El amor en un espacio protegido


Se extiende, entre los urbanistas más comprometidos, la moda de debatir acerca de la creación en las ciudades de espacios específicos para que las parejas se hagan mimos, prodiguen sus caricias o se dirijan miradas tiernas con las que derretir la dureza urbana y convertirlo todo a su alrededor en una aurora asombrada.

Como siempre, son especialistas americanos y japoneses los que andan enredados en estos asuntos: se trata de personas animosas que escriben libros y, sobre todo, organizan encuentros y seminarios para agitarse mucho, viajar de una punta a otra del mundo, patear aeropuertos con cara de muchas prisas y celebrar por aquí y por allá un “briefing” o un “meeting” que son las formas más depuradas que ha encontrado el hombre moderno para perder el tiempo.

Hay ya experiencias de este tipo en ciudades americanas y japonesas de las que están muy orgullosos sus alcaldes. Sin embargo, aquí en España, sin tanta alharaca, yo he visto en una ciudad gallega cómo en sus aguas termales y a la vista del público una joven pareja se entregaba a la práctica del coito con el brío y el júbilo que son propios de tal trance. Y sin haber necesitado recabar el auxilio técnico de japonés alguno (ni el alcalde de la ciudad ni mucho menos la pareja del disfrute).

Lo que quiero decir es que alguien me tiene que explicar para qué demonios sirven unos espacios singulares y acotados para la expansión amorosa o para el mimo y la caricia callejera. Porque es bien cierto que cualquiera lo es cuando hablamos de personas que se hallan urgidas por unos deseos que empujan para convertirse en llamas venturosas.

Así, por ejemplo, los árboles de un parque cualquiera ¿para qué están y para qué alzan hacia el cielo las copas de su envergadura arbórea si no es para cobijar los apetitos de una pareja? Los bancos que escoltan sus paseos y veredas ¿qué son sino regazo para ese sacudimiento incomparable que es el arrumaco?
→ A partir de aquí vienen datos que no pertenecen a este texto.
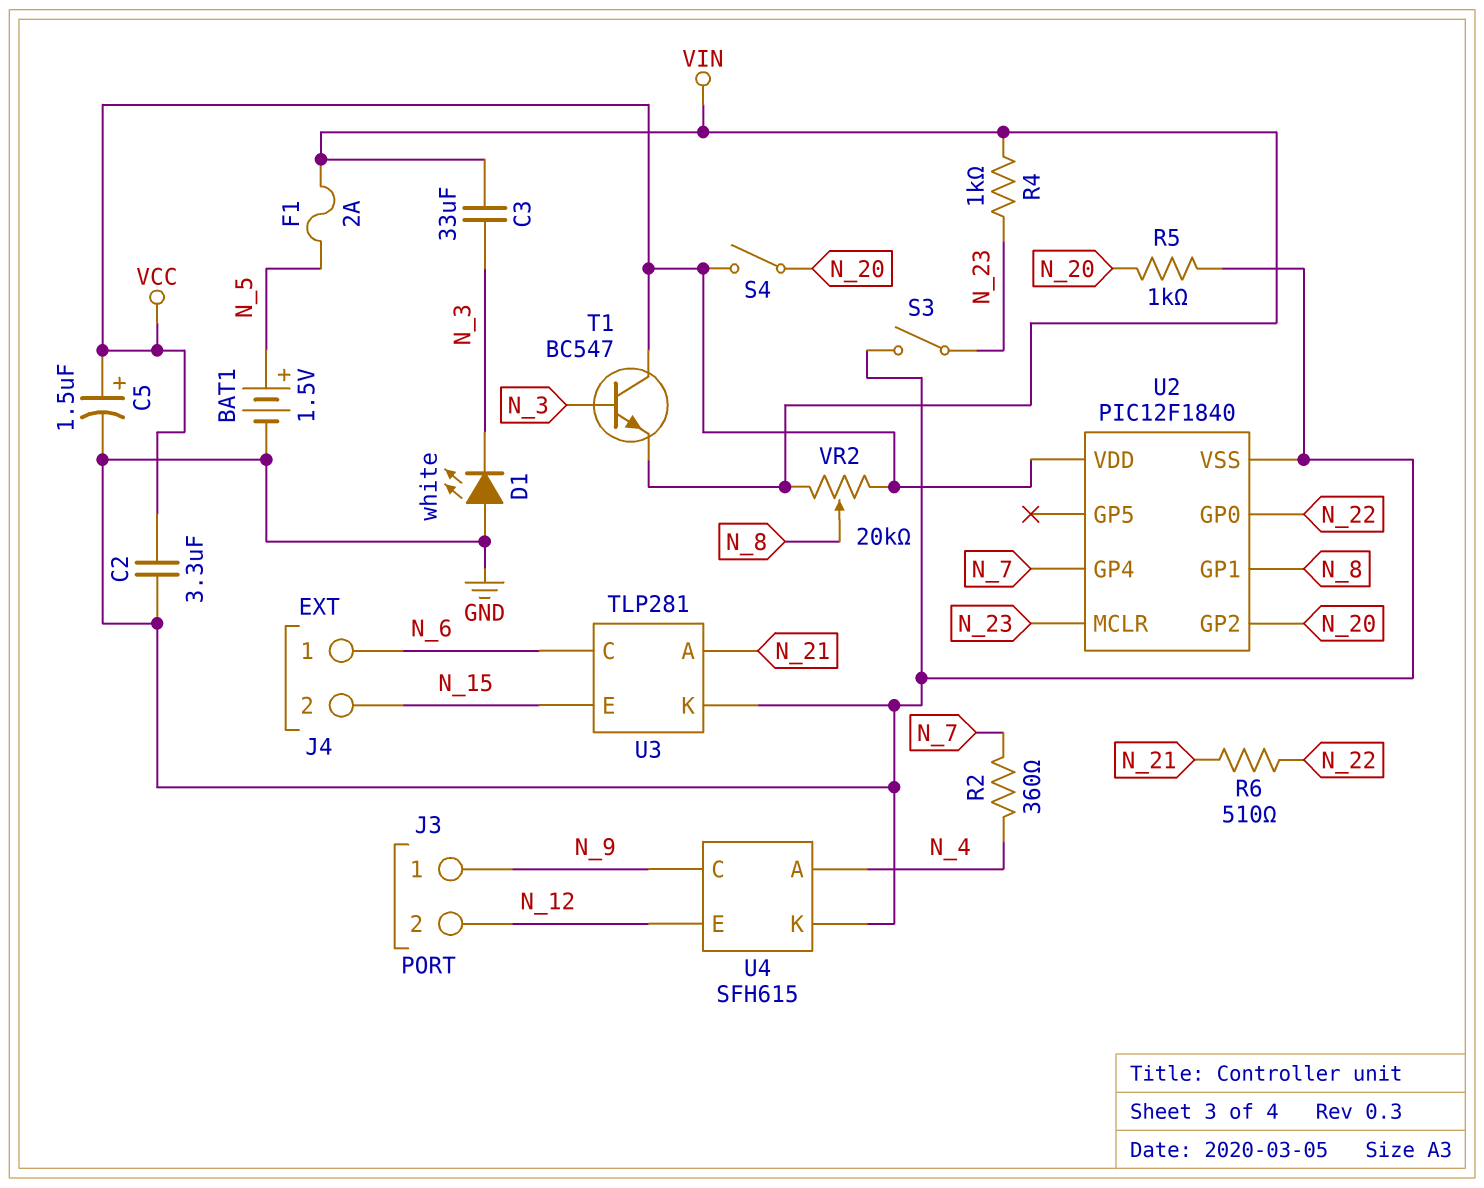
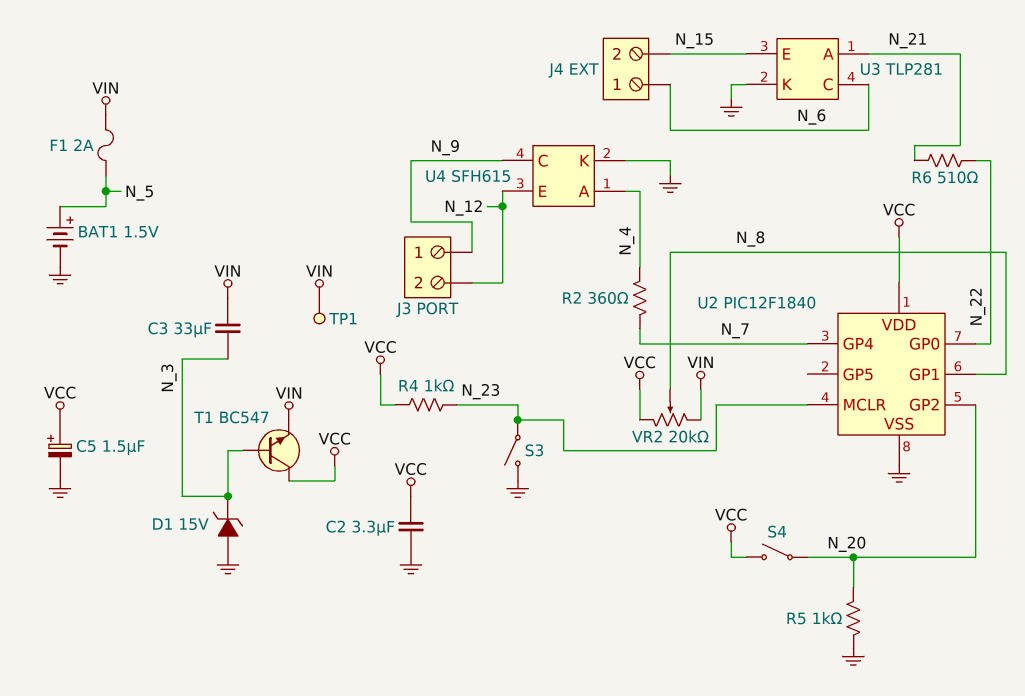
D1: LED white (A GND, K N_3) -> zener 15V (A GND, K N_3)
R4: 1k (N_23, VIN) -> 1k (N_23, VCC)
TP1: none -> test point (VIN)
Y los lagos que acogen cisnes blancos como la eternidad blanca ¿qué son sino espejos para reflejar unos besos de ojos cerrados, envueltos en esos silencios que son como un poblado vacío y habitado tan solo por los misterios?
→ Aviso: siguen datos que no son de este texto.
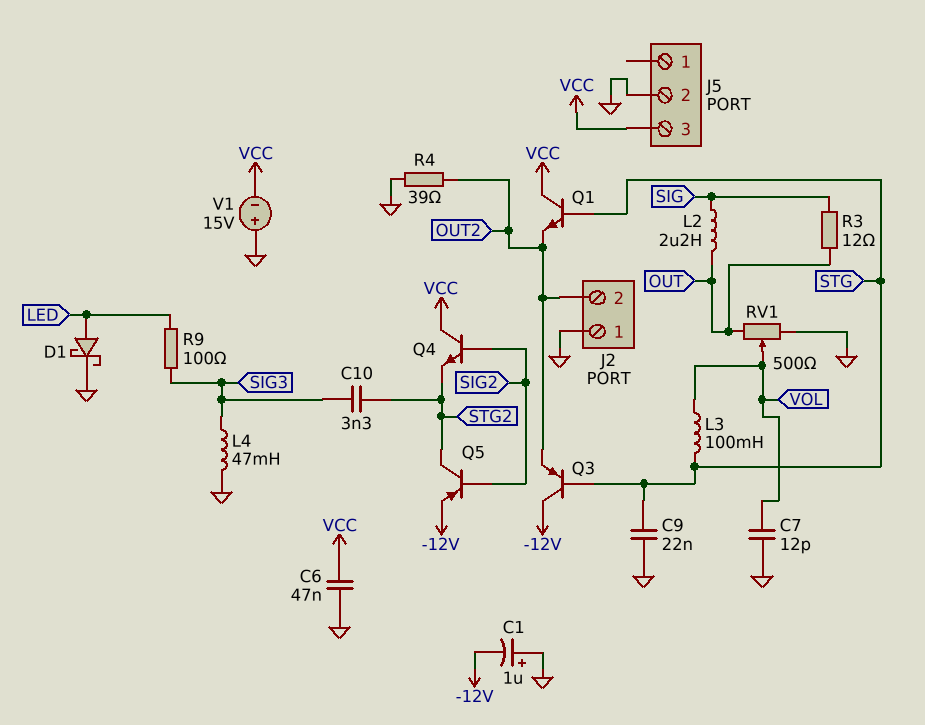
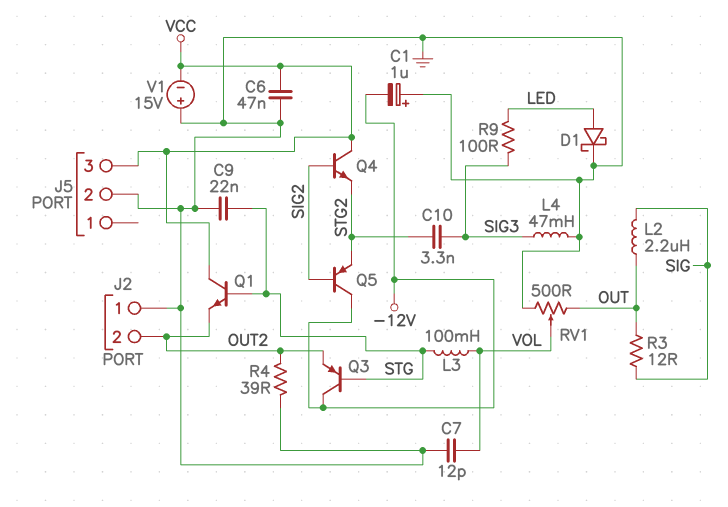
Q5: PNP (B SIG2, C STG2, E -12V) -> PNP (B SIG2, C -12V, E STG2)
¿Alguien concibe que las grandes plazas de las ciudades tengan otro destino que el ver llegar a ellas a unos enamorados, sus manos entrelazadas, todos los sentimientos exaltados y saltando anárquicos en sus venas? ¿Para qué están San Marcos en Venecia o Am Graben en Viena si no es para recibir con sus mejores luces, ceñidas sus galas, a un par de víctimas gozosas del amor y de sus adorables trampas?

Y lo mismo podemos decir de cualquier calleja, de cualquier esquina por vulgar que pueda parecer cuando se contemplan con ojos rutinarios y oficinescos pero que se convierten en lugares mágicos cuando son disfrutados por quienes se regalan las complacencias de sus halagos.

Es superfluo pues crear espacios singulares para el amor y sus derivados por la sencilla razón de que estos desconocen las fronteras de la misma manera que los pajarillos ignoran si vuelan o no sobre un parque nacional o protegido. Para ellos todo está protegido como para la pareja todo es albórbola y olor a flor aunque acabe siendo, ay, flor baudeleriana.

No es pues raro que el amor desconozca el espacio porque lo cierto es que también desconoce el tiempo. Por eso los mejores enamoramientos se producen los días ajetreados que no tenemos tiempo para nada. Excepto para enamorarnos.